§ INSTRUCTIONS TO FOLLOW:
Answer from the lupus nephritis abstract:
1. Which human osteoblastic cell line was cultured?
2. Without vitamin D, which group had the higher OPG level, and what were the two values?
3. On what date and at what location was the session held?

DOCUMENT SEGMENT Start Marker

Abstract: FR-PO516
Inflammation and Bone Loss in Patients with New Onset of Lupus Nephritis: The Pathways to Increased Osteoclastogenesis
Session Information
- Bone and Mineral Metabolism: Basic
October 26, 2018 | Location: Exhibit Hall, San Diego Convention Center
Abstract Time: 10:00 AM - 12:00 PM
Category: Bone and Mineral Metabolism
- 401 Bone and Mineral Metabolism: Basic
Authors
- De Lima, Ana Paula Calheiros, Universidade de São Paulo, São Paulo, Brazil
- Dominguez, Wagner, University of Sao Paulo - Medical School - Nephrology Division, Sao Paulo, Brazil
- Dias, Cristiane B., University of Sao Paulo, Brazil, São Paulo, Brazil
- dos Reis, Luciene, University of Sao Paulo - Medical School - Nephrology Division, Sao Paulo, Brazil
- Jorgetti, Vanda, Universidade de Sao Paulo, Sao Paulo, Brazil
- Woronik, Viktoria, University of São Paulo, São Paulo, São paulo, Brazil
Background
The pathogenesis of lupus nephritis (LN) comprises immune complexes deposition, abnormalities of complement system,T,B and regulatory cells-TREG, unbalance of Th1/Th2 subsets and IL17. Bone loss is present in newly diagnosed LN patients without an expressive dose of corticosteroids. Some evidences indicate an increased osteoclastogenesis as the main disturb of the remodeling process. Although the pathways that lead to bone loss are not completely understood, some systems are involved such as RANK-L/OPG, Wnt/βcatenin and Th17/IL17. In this context osteoblasts seems to play a remarkable role in mediating the crosstalk between bone and immune systems as well as osteoclast response. Vitamin D (VitD) is well-known for its role in bone mineralization but studies have been revealing its anti-inflammatory actions such as redirecting Th1 to Th2 response, suppressing Th17 and stimulating TREG. This study aimed to determine the pathways involved in abnormal osteoclastogenesis observed in women at the diagnosis of proliferative LN as well as evaluating if vitD can reverse this response.
Methods
We cultured the human osteoblastic cell line hFOB 1.19. Once mature, we divided cultures into those supplemented with serum from healthy controls (n=15) and LN patients (n-15) instead of fetal bovine serum. Then 1,25-dihydroxyvitaminD was added in two subgroups at 10-9M e 10-7M while vitD was absent in one subgroup in both healthy and LN women. After 48h of vitD addition, hFOB cultures were trypsinized. Flow Cytometry and multiplex assays were performed to test CD166, CD54, RANK-L, OPG, CD14, TLR4, NFκB, SOST, DKK1, βcatenin, IL6, IL1β, TNFα, IL2, IL17A, IL17F, IL21 and IL22.
Results
There was a tendency of DKK1 to be higher in LN patients than healthy controls at baseline without vitD (668.6x460.4pg/mg, p0.07) but at vitD 10-7M the difference became significant (673.0x456.6pg/mg, p0.02). Without vitD, OPG was higher in the healthy group than LN (298.7x 178.8pg/mg, p0.003).
Conclusion
Osteoblasts cultured with LN serum tend to have lower levels of OPG, which can corroborate to increased osteoclastogenesis by inhibition of RANK-L action. Although DKK-1, an inhibitor of wnt/βcatenin pathway, tend to be higher in osteoblasts cultured with LN serum, no difference was observed in βcatenin levels among the groups.

DOCUMENT SEGMENT End Marker
PROVIDED DATA Start Marker

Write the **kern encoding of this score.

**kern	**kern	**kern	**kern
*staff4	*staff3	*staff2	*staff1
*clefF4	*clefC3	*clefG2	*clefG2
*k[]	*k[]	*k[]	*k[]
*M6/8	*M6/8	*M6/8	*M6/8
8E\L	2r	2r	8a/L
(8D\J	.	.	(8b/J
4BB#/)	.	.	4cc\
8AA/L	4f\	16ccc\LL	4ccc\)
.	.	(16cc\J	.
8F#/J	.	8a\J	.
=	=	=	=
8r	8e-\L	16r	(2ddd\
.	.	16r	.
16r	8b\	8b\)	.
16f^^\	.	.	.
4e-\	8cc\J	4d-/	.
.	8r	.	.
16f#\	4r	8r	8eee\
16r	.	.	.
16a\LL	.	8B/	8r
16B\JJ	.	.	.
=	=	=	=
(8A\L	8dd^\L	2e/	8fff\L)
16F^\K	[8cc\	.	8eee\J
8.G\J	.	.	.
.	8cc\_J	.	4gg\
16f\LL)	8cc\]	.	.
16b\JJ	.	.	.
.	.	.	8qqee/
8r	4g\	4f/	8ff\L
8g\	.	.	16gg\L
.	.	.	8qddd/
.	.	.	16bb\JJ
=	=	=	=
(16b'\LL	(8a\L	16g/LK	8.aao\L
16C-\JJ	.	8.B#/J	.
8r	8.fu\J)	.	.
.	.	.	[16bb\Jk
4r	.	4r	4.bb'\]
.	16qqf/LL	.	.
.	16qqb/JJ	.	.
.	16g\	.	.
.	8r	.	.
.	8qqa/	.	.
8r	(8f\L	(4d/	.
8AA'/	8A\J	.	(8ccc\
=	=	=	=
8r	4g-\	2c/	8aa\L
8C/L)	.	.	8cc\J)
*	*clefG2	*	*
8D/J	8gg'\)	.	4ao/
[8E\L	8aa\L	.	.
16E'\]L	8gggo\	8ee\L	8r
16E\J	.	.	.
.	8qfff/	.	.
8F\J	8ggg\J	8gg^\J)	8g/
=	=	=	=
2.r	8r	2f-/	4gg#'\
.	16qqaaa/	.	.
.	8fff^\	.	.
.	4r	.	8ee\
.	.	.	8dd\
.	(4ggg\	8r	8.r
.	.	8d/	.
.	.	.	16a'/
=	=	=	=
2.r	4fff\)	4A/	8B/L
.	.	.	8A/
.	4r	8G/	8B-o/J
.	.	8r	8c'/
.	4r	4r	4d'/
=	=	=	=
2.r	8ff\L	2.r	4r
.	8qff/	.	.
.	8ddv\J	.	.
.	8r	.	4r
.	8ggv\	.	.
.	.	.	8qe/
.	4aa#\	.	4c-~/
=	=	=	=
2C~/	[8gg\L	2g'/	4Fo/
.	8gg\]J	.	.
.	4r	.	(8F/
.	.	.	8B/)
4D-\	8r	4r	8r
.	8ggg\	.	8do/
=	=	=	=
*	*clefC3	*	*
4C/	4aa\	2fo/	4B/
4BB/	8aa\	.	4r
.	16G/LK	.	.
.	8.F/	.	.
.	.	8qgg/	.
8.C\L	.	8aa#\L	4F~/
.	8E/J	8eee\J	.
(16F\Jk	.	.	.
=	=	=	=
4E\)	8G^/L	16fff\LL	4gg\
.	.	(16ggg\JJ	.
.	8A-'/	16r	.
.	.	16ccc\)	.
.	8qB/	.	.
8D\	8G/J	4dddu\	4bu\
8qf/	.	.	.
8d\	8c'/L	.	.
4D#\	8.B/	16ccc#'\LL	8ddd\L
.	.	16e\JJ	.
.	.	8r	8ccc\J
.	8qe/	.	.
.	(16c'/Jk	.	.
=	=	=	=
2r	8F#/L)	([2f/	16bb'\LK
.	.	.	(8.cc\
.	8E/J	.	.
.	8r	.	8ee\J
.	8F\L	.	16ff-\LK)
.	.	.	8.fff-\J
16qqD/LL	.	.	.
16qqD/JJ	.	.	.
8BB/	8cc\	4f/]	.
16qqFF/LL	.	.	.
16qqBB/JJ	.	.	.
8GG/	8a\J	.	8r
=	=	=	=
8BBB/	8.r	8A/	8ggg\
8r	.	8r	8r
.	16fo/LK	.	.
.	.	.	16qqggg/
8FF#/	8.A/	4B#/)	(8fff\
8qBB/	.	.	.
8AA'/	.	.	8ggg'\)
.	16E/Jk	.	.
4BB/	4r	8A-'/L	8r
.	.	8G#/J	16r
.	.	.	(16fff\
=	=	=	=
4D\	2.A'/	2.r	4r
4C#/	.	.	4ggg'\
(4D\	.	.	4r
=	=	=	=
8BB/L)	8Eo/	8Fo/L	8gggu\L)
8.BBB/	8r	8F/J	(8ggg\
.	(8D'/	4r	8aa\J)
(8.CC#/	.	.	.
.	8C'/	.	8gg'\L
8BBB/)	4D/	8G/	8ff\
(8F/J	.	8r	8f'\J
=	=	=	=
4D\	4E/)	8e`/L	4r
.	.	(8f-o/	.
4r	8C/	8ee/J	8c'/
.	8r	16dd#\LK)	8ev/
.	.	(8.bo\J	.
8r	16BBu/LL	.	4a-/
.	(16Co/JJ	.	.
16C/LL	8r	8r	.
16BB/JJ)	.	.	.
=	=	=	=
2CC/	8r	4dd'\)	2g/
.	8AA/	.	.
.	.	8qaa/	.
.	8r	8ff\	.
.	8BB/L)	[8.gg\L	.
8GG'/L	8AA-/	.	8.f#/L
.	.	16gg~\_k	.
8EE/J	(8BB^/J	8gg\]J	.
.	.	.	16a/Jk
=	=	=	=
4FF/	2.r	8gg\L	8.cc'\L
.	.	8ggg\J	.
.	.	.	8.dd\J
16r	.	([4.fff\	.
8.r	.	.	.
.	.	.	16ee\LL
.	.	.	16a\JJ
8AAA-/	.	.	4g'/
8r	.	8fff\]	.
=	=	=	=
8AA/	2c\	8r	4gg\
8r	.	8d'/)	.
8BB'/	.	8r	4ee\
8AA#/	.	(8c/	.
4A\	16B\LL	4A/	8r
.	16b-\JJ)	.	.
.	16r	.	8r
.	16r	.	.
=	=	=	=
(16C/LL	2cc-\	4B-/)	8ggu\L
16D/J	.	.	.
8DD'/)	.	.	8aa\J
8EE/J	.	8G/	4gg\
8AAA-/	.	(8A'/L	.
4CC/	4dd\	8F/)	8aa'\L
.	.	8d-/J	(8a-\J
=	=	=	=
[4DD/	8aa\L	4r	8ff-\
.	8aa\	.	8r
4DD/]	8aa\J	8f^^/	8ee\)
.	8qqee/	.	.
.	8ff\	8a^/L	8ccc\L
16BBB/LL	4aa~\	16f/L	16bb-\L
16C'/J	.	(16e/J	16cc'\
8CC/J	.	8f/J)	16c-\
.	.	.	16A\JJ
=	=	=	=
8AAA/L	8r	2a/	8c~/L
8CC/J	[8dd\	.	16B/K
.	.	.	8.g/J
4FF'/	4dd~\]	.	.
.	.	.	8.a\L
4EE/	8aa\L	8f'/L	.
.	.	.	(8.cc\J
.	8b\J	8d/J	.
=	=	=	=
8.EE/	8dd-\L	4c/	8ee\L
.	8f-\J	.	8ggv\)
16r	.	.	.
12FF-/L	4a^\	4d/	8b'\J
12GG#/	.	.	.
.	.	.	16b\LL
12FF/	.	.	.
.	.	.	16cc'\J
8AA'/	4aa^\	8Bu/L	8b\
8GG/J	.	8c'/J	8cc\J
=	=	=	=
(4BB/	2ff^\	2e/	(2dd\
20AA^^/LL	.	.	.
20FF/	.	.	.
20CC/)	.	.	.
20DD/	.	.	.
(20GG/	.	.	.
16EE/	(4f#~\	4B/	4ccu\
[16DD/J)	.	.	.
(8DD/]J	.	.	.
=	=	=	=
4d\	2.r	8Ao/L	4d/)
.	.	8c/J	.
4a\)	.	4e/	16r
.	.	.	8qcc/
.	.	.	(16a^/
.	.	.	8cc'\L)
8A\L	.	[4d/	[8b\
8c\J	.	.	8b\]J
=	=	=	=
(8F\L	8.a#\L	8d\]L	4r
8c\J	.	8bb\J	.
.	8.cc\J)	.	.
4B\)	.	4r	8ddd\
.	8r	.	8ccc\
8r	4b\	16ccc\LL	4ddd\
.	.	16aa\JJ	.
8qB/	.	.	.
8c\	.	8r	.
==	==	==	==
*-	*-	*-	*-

PROVIDED DATA End Marker

§ TASK OUTPUT:
1. hFOB 1.19
2. The healthy group: 298.7 pg/mg, compared with 178.8 pg/mg in the LN group (p0.003)
3. October 26, 2018, in the Exhibit Hall of the San Diego Convention Center